» Study text:

In discussion, there were remarks and questions about administrative capacity; the indigent register; the lack of a transport system; vacancy turnaround times; the regressed audit outcome; the CENTLEC board, and the establishment of a financial misconduct board. It was asked if it had been a mistake to grant metro status to Mangaung. The Chairperson appealed to National Treasury to provide better training to officials.
 

Meeting report

Introduction by the Chairperson
The Chairperson announced that the Mangaung and eThekwini metros would be presenting on the day, with an introduction by National Treasury. Members received a research document, compiled by the Committee Researcher. Engagement with the metros had started with Gauteng. The City of Cape town was engaged the year before, and in the current year there had already been an engagement with Nelson Mandela Bay metro. Engagements were to monitor good governance, sound financial management, value for money and effective spending, and accountability. Tax payer money was being spent. He wished Muslims a blessed Eid Mubarak. No apologies were received.

Briefing by the National Treasury on 2017/18 budget performance of eThekwini and Mangaung metros
The briefing was presented by Mr Sifiso Mabaso, Senior Economist, and Mr Jordan Maja, Director: Local Budget Government Analysis. The financial position at year-ending June 2017, audit outcomes and service delivery performance for Mangaung and eThekwini was placed alongside those of the other six metros. Common matters impacting on audit opinion were, inter alia, non-compliance with Supply Chain Management (SCM) processes and poor management of indigent registers. Fiscal risks related to service delivery included declines in water revenue, unfunded mandates, and the unresolved conflict between eThekwini metro and Ingonyama Trust. The financial health of eThekwini was improved but still fragile. Irregular and unauthorised expenditure was increasing. The City was dealing pro-actively with the water crisis. Budget assumptions were credible, and budget alignment to the Integrated Development Plan (IDP) and Built Environment Project Planning (BEPP) had been verified. Cash flow was sustainable over the Medium-Term revenue and Expenditure Framework (MTREF), but cash reserves were deteriorating. The collection rate was high, despite a declining trend. Irregular expenditure was increasing. The financial health of Mangaung was very fragile, and service delivery was in decline. Budget assumptions were not realistic, and revenue forecasts were not achievable. The political leadership had absolved its responsibility with regard to the budget/IDP process. The huge operating deficit projected over the MTREF was not sustainable, the budget was not funded, and Capex funding from own sources was not sustainable.

» Data for review:
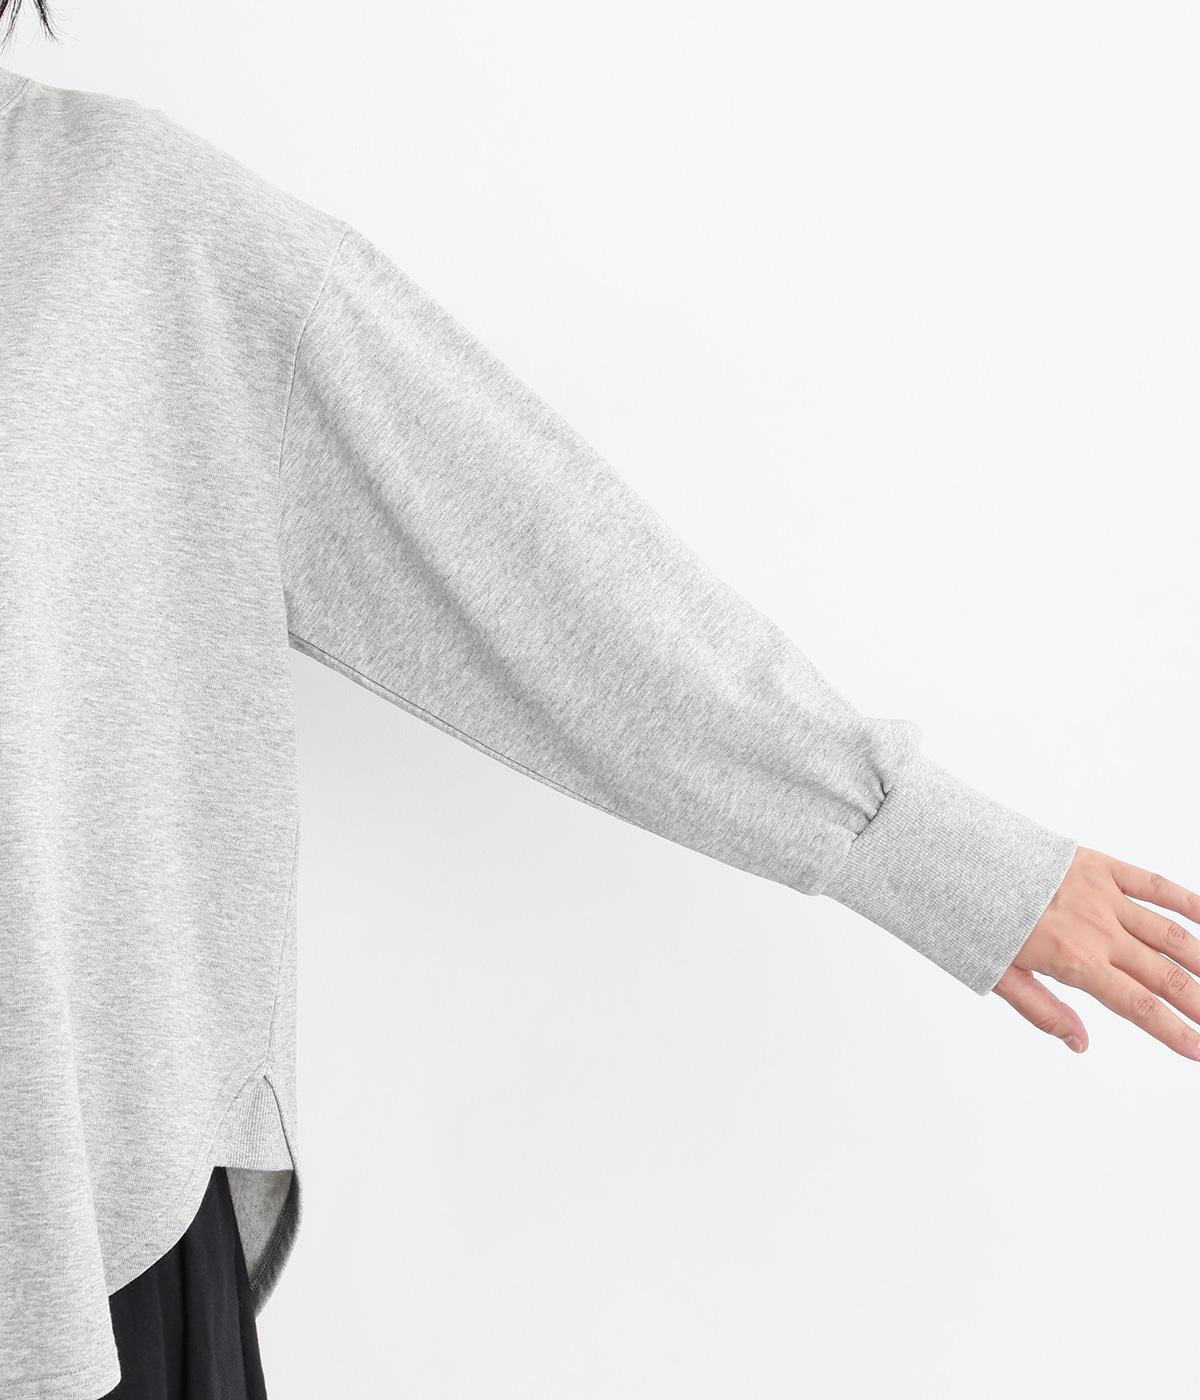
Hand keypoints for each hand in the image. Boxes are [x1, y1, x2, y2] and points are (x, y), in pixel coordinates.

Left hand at [993, 846, 1199, 1059]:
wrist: (957, 860)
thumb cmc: (974, 918)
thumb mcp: (998, 974)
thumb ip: (1042, 1010)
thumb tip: (1080, 1043)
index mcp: (1074, 962)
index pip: (1138, 1006)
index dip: (1174, 1031)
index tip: (1199, 1050)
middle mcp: (1097, 931)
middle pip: (1163, 974)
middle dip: (1198, 1002)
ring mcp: (1102, 896)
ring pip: (1168, 932)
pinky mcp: (1099, 866)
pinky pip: (1152, 884)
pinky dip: (1187, 901)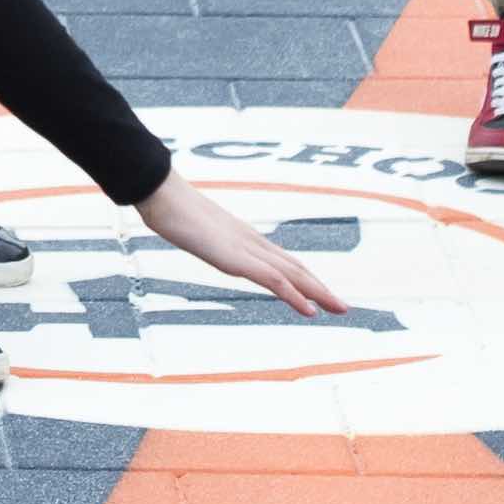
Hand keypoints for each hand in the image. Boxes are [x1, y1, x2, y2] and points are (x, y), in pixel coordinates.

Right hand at [134, 172, 345, 318]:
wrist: (161, 192)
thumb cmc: (168, 205)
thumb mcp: (188, 226)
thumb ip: (198, 231)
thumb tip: (193, 232)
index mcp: (241, 237)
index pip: (280, 259)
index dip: (302, 276)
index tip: (318, 291)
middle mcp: (250, 242)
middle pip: (294, 267)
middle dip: (319, 287)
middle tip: (342, 306)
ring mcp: (245, 250)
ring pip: (292, 273)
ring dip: (318, 293)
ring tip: (340, 308)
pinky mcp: (237, 259)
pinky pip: (274, 280)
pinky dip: (296, 296)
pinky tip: (311, 310)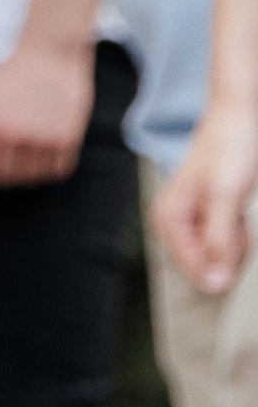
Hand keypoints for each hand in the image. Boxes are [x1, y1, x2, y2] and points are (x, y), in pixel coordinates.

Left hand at [0, 40, 94, 186]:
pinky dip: (50, 165)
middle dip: (0, 172)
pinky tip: (46, 146)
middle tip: (8, 153)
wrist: (48, 50)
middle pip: (1, 178)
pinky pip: (55, 171)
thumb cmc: (10, 75)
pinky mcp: (65, 139)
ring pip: (29, 178)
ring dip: (27, 170)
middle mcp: (10, 133)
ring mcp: (39, 138)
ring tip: (28, 146)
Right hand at [154, 105, 257, 296]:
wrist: (239, 122)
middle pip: (208, 267)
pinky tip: (236, 210)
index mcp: (166, 219)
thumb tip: (212, 284)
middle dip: (230, 248)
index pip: (196, 271)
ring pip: (219, 259)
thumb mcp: (225, 200)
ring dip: (236, 240)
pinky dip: (238, 233)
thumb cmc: (229, 150)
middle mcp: (172, 224)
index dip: (223, 259)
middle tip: (234, 216)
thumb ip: (217, 243)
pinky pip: (225, 246)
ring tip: (235, 209)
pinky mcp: (205, 220)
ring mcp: (190, 223)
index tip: (233, 231)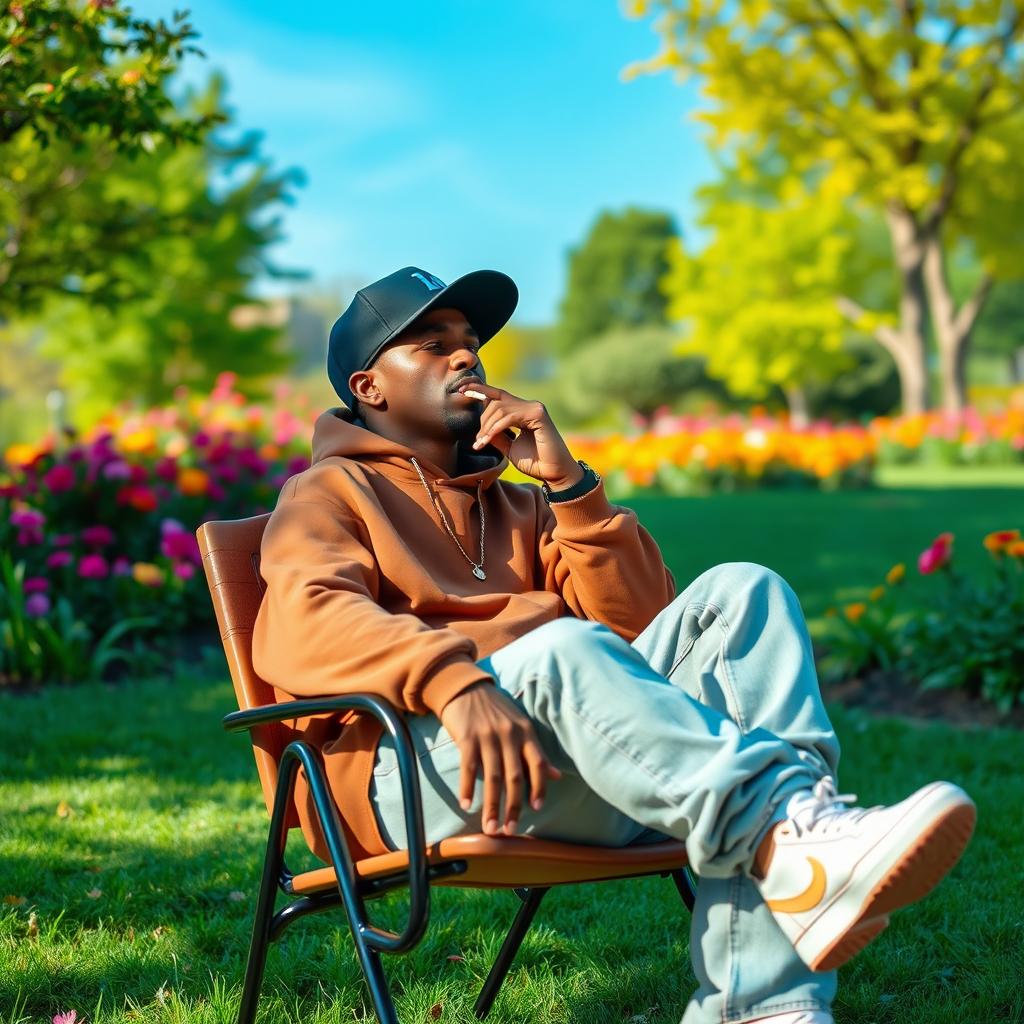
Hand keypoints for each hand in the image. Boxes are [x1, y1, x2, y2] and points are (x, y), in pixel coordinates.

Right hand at [439, 681, 561, 835]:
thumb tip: (557, 776)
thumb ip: (537, 752)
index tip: (535, 809)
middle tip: (509, 829)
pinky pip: (468, 768)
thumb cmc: (495, 709)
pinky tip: (466, 804)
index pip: (538, 764)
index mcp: (526, 732)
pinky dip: (467, 788)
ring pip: (492, 777)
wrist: (465, 687)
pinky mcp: (467, 737)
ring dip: (491, 805)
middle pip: (514, 777)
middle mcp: (509, 735)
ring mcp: (488, 736)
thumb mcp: (520, 725)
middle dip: (513, 806)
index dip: (539, 788)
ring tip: (489, 827)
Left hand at [456, 380, 583, 489]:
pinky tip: (488, 439)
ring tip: (481, 443)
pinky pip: (509, 416)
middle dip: (482, 421)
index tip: (462, 390)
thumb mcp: (509, 447)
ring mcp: (534, 408)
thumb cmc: (535, 462)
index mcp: (522, 411)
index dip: (480, 389)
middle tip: (478, 441)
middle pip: (495, 402)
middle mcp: (529, 406)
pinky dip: (495, 428)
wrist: (553, 473)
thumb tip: (481, 427)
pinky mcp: (538, 414)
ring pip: (500, 408)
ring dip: (486, 427)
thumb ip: (496, 435)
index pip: (498, 394)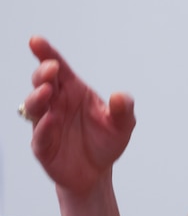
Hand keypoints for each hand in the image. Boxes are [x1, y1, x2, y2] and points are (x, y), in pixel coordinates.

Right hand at [24, 36, 135, 194]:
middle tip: (51, 68)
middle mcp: (57, 103)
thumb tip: (121, 96)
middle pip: (43, 82)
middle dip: (43, 72)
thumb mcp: (123, 125)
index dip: (46, 53)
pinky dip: (44, 127)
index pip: (58, 68)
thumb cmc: (105, 142)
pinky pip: (39, 135)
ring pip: (34, 105)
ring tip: (46, 91)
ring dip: (38, 97)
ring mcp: (47, 124)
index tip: (36, 41)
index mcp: (73, 91)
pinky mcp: (43, 146)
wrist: (96, 174)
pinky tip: (51, 120)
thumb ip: (124, 109)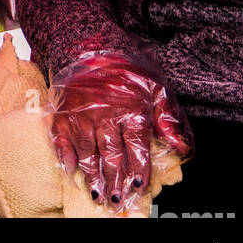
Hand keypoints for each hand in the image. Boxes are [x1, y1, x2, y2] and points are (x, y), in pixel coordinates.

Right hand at [47, 50, 191, 207]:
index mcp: (131, 109)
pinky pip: (61, 137)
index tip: (139, 187)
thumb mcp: (156, 86)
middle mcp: (106, 113)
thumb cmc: (125, 65)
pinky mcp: (62, 109)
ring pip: (88, 150)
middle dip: (115, 181)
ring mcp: (81, 112)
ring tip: (97, 194)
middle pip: (112, 154)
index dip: (138, 170)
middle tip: (115, 201)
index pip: (136, 147)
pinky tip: (69, 170)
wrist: (87, 41)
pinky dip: (64, 155)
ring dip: (92, 175)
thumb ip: (168, 118)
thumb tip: (182, 148)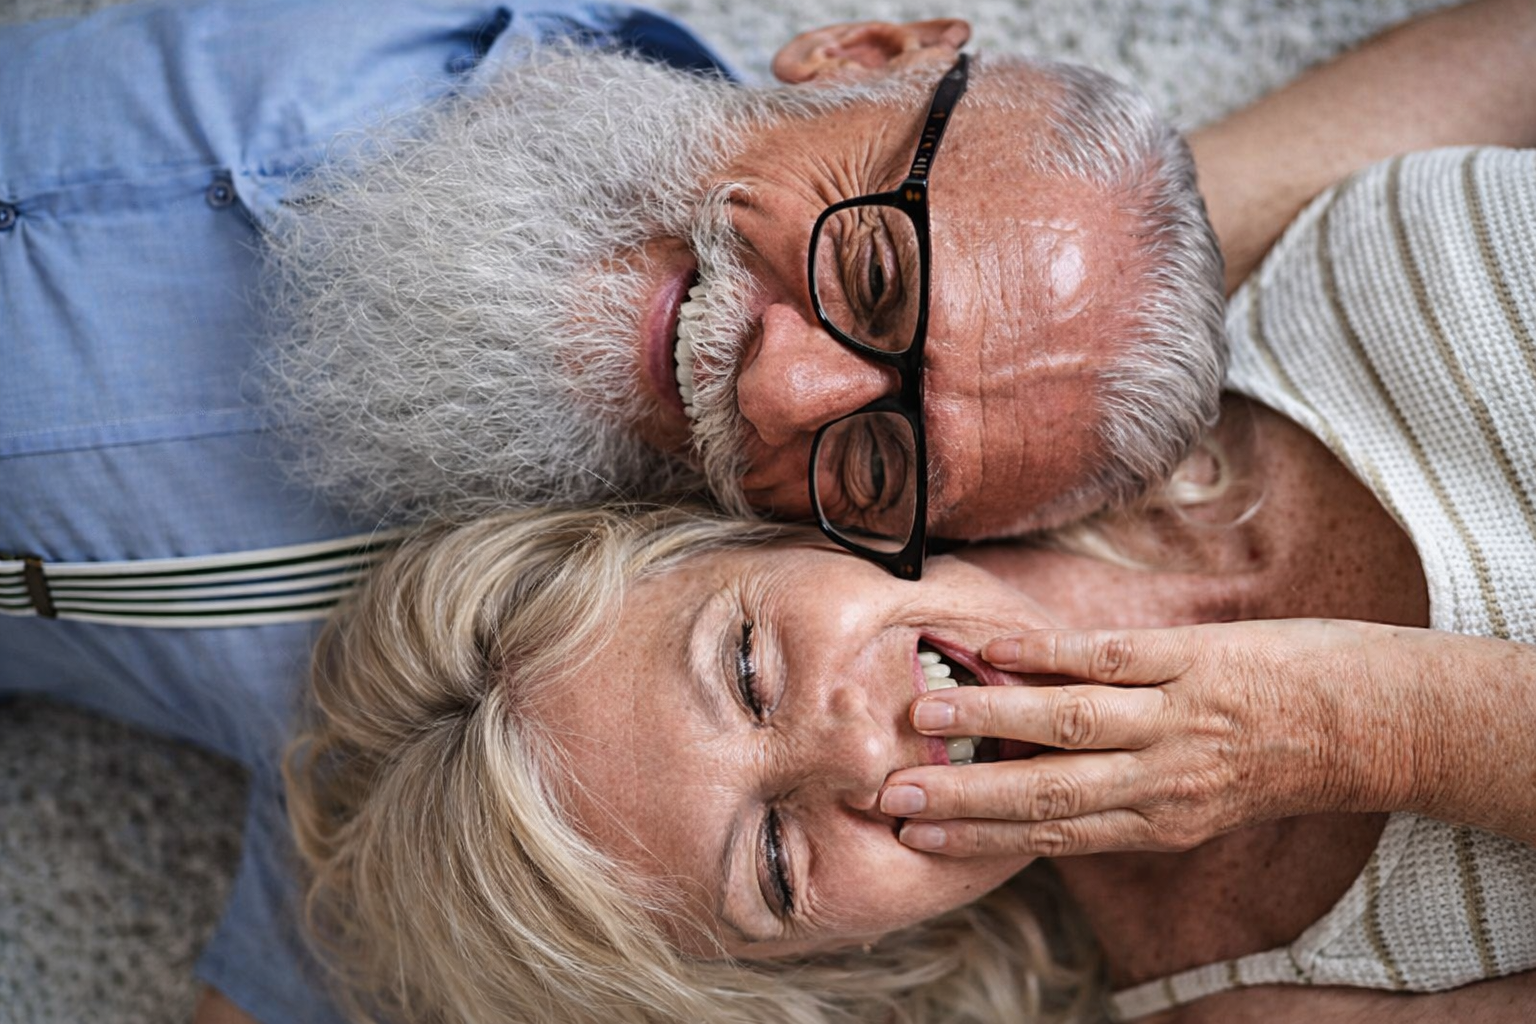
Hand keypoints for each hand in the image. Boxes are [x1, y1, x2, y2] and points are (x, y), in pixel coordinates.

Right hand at [880, 619, 1426, 857]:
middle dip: (964, 798)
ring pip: (1068, 723)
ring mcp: (1175, 717)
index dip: (978, 838)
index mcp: (1159, 820)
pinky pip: (1108, 658)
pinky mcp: (1193, 660)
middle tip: (892, 796)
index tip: (914, 839)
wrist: (1372, 718)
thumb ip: (1125, 797)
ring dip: (991, 720)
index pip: (1051, 835)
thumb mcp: (1200, 799)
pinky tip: (996, 647)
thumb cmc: (1278, 757)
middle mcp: (1162, 779)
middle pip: (1045, 793)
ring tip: (925, 716)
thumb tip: (1042, 784)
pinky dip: (1048, 654)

» Task brief:
Carry on the committee meeting report on the two metros from its last sentence. The entries play no part here.

» Exercise result:
Briefing by the eThekwini metro on 2017/18 budget performance
The briefing was presented by Mr Sipho Nzuza, City Manager, Mr Adrian Peters, Chief Strategic Officer, and Mr Krish Kumar, CFO.
The eThekwini vision was that it would be the most caring and liveable city in Africa by 2030. Strategic priorities were the creation of sustainable livelihoods, and developing a financially sustainable, safe and accessible city. Challenges to urban transformation were that it was a low-income, low-density and segregated city. BEPP spatial targets recognised the need for economic growth and integration, and resources were directed towards marginalised areas. There were partnerships with the private sector to make the metro more responsive to customer issues. IDP priorities included the creation of a quality living environment through the provision of engineering, building and built environment infrastructure. The Integrated Public Transport Network (IPTN) project would facilitate equality of access to opportunity. Human settlement challenges included invasion and occupation of unsuitable and environmentally sensitive land. The metro was ranked as the top SA city with the highest quality of life for the fourth consecutive year by the Mercer’s Quality of Living Survey.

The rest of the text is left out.